# [Dataset records]
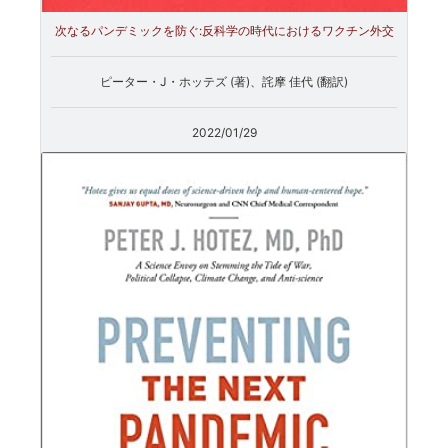
次なるパンデミックを防ぐ:反科学の時代におけるワクチン外交
ピーター・J・ホッテズ (著)、詫摩 佳代 (翻訳)
2022/01/29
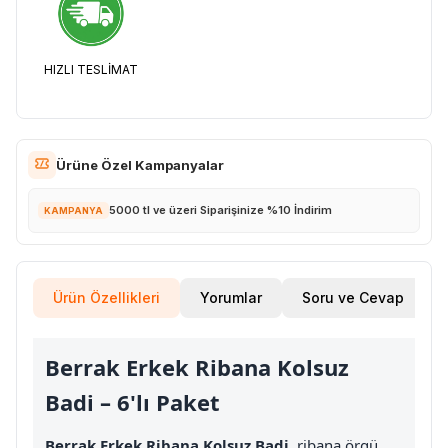
HIZLI TESLİMAT
Ürüne Özel Kampanyalar
5000 tl ve üzeri Siparişinize %10 İndirim
KAMPANYA
Ürün Özellikleri
Yorumlar
Soru ve Cevap
Berrak Erkek Ribana Kolsuz
Badi – 6'lı Paket
Berrak Erkek Ribana Kolsuz Badi
, ribana örgü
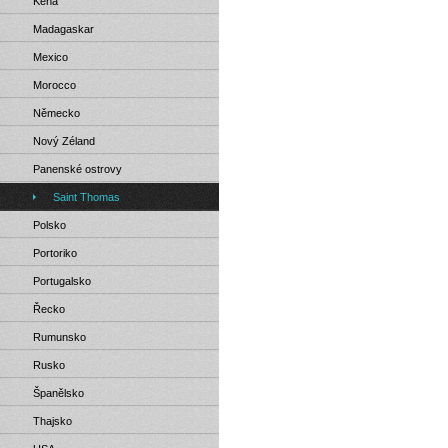
Keňa
Madagaskar
Mexico
Morocco
Německo
Nový Zéland
Panenské ostrovy
Saint Thomas
Polsko
Portoriko
Portugalsko
Řecko
Rumunsko
Rusko
Španělsko
Thajsko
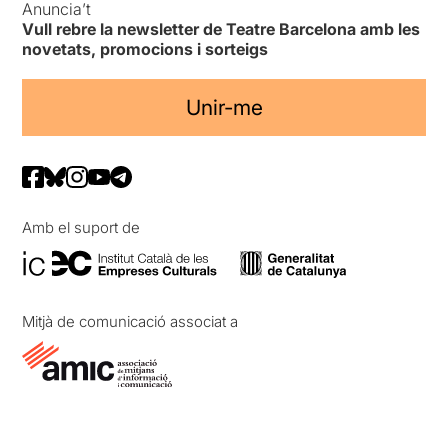
Anuncia’t
Vull rebre la newsletter de Teatre Barcelona amb les
novetats, promocions i sorteigs
Unir-me
Amb el suport de
Mitjà de comunicació associat a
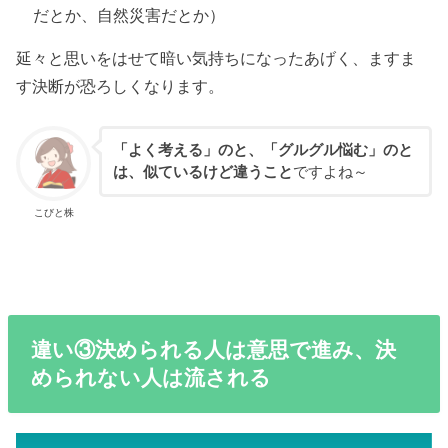
だとか、自然災害だとか）
延々と思いをはせて暗い気持ちになったあげく、ますま
す決断が恐ろしくなります。
「よく考える」のと、「グルグル悩む」のと
は、似ているけど違うこと
ですよね～
こびと株
違い③決められる人は意思で進み、決
められない人は流される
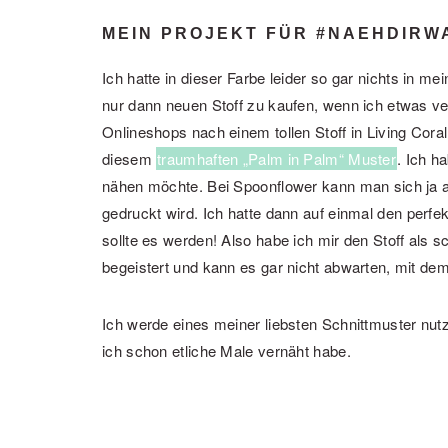
MEIN PROJEKT FÜR #NAEHDIRWA
Ich hatte in dieser Farbe leider so gar nichts in mei
nur dann neuen Stoff zu kaufen, wenn ich etwas ve
Onlineshops nach einem tollen Stoff in Living Cora
diesem
traumhaften „Palm in Palm“ Muster
. Ich h
nähen möchte. Bei Spoonflower kann man sich ja 
gedruckt wird. Ich hatte dann auf einmal den perfe
sollte es werden! Also habe ich mir den Stoff als s
begeistert und kann es gar nicht abwarten, mit d
Ich werde eines meiner liebsten Schnittmuster nut
ich schon etliche Male vernäht habe.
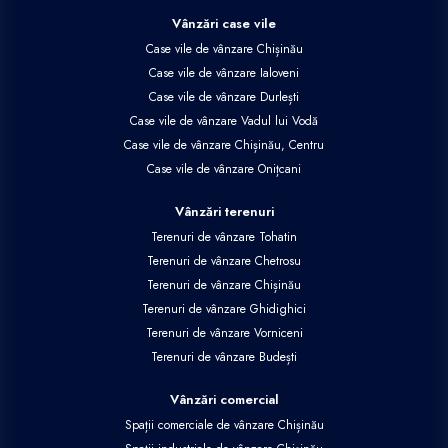
Vânzări case vile
Case vile de vânzare Chișinău
Case vile de vânzare Ialoveni
Case vile de vânzare Durlești
Case vile de vânzare Vadul lui Vodă
Case vile de vânzare Chișinău, Centru
Case vile de vânzare Onițcani
Vânzări terenuri
Terenuri de vânzare Tohatin
Terenuri de vânzare Chetrosu
Terenuri de vânzare Chișinău
Terenuri de vânzare Ghidighici
Terenuri de vânzare Vorniceni
Terenuri de vânzare Budești
Vânzări comercial
Spații comerciale de vânzare Chișinău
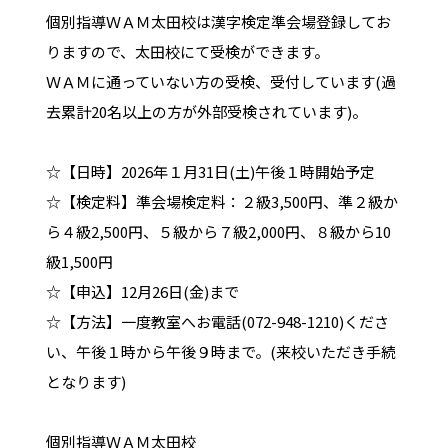
個別指導ＷＡＭ太田校は漢字検定準会場登録してお
りますので、太田校にて受検ができます。
ＷＡＭに通っていない方の受検、受付しています(過
去累計20名以上の方が外部受検されています)。
☆【日時】2026年１月31日(土)午後１時開始予定
☆【検定料】準会場検定料：２級3,500円、準２級か
ら４級2,500円、５級から７級2,000円、８級から10
級1,500円
☆【申込】12月26日(金)まで
☆【方法】一度教室へお電話(072-948-1210)くださ
い、午後１時から午後９時まで。(来校いただき手続
となります)
個別指導ＷＡＭ太田校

# [Exercise goal]
Copy out, line for line and without changes, the text read from each of the records above. Leave out the picture markers.

# [Answer below]
次なるパンデミックを防ぐ:反科学の時代におけるワクチン外交
ピーター・J・ホッテズ (著)、詫摩 佳代 (翻訳)
2022/01/29
HIZLI TESLİMAT
Ürüne Özel Kampanyalar
5000 tl ve üzeri Siparişinize %10 İndirim
KAMPANYA
Ürün Özellikleri
Yorumlar
Soru ve Cevap
Berrak Erkek Ribana Kolsuz
Badi – 6'lı Paket
Berrak Erkek Ribana Kolsuz Badi
, ribana örgü
Keňa
Madagaskar
Mexico
Morocco
Německo
Nový Zéland
Panenské ostrovy
Saint Thomas
Polsko
Portoriko
Portugalsko
Řecko
Rumunsko
Rusko
Španělsko
Thajsko
Anuncia’t
Vull rebre la newsletter de Teatre Barcelona amb les
novetats, promocions i sorteigs
Unir-me
Amb el suport de
Mitjà de comunicació associat a
だとか、自然災害だとか）
延々と思いをはせて暗い気持ちになったあげく、ますま
す決断が恐ろしくなります。
「よく考える」のと、「グルグル悩む」のと
は、似ているけど違うこと
ですよね～
こびと株
違い③決められる人は意思で進み、決
められない人は流される
MEIN PROJEKT FÜR #NAEHDIRWA
Ich hatte in dieser Farbe leider so gar nichts in mei
nur dann neuen Stoff zu kaufen, wenn ich etwas ve
Onlineshops nach einem tollen Stoff in Living Cora
diesem
traumhaften „Palm in Palm“ Muster
. Ich h
nähen möchte. Bei Spoonflower kann man sich ja 
gedruckt wird. Ich hatte dann auf einmal den perfe
sollte es werden! Also habe ich mir den Stoff als s
begeistert und kann es gar nicht abwarten, mit d
Ich werde eines meiner liebsten Schnittmuster nut
ich schon etliche Male vernäht habe.
Vânzări case vile
Case vile de vânzare Chișinău
Case vile de vânzare Ialoveni
Case vile de vânzare Durlești
Case vile de vânzare Vadul lui Vodă
Case vile de vânzare Chișinău, Centru
Case vile de vânzare Onițcani
Vânzări terenuri
Terenuri de vânzare Tohatin
Terenuri de vânzare Chetrosu
Terenuri de vânzare Chișinău
Terenuri de vânzare Ghidighici
Terenuri de vânzare Vorniceni
Terenuri de vânzare Budești
Vânzări comercial
Spații comerciale de vânzare Chișinău
個別指導ＷＡＭ太田校は漢字検定準会場登録してお
りますので、太田校にて受検ができます。
ＷＡＭに通っていない方の受検、受付しています(過
去累計20名以上の方が外部受検されています)。
☆【日時】2026年１月31日(土)午後１時開始予定
☆【検定料】準会場検定料：２級3,500円、準２級か
ら４級2,500円、５級から７級2,000円、８級から10
級1,500円
☆【申込】12月26日(金)まで
☆【方法】一度教室へお電話(072-948-1210)くださ
い、午後１時から午後９時まで。(来校いただき手続
となります)
個別指導ＷＡＭ太田校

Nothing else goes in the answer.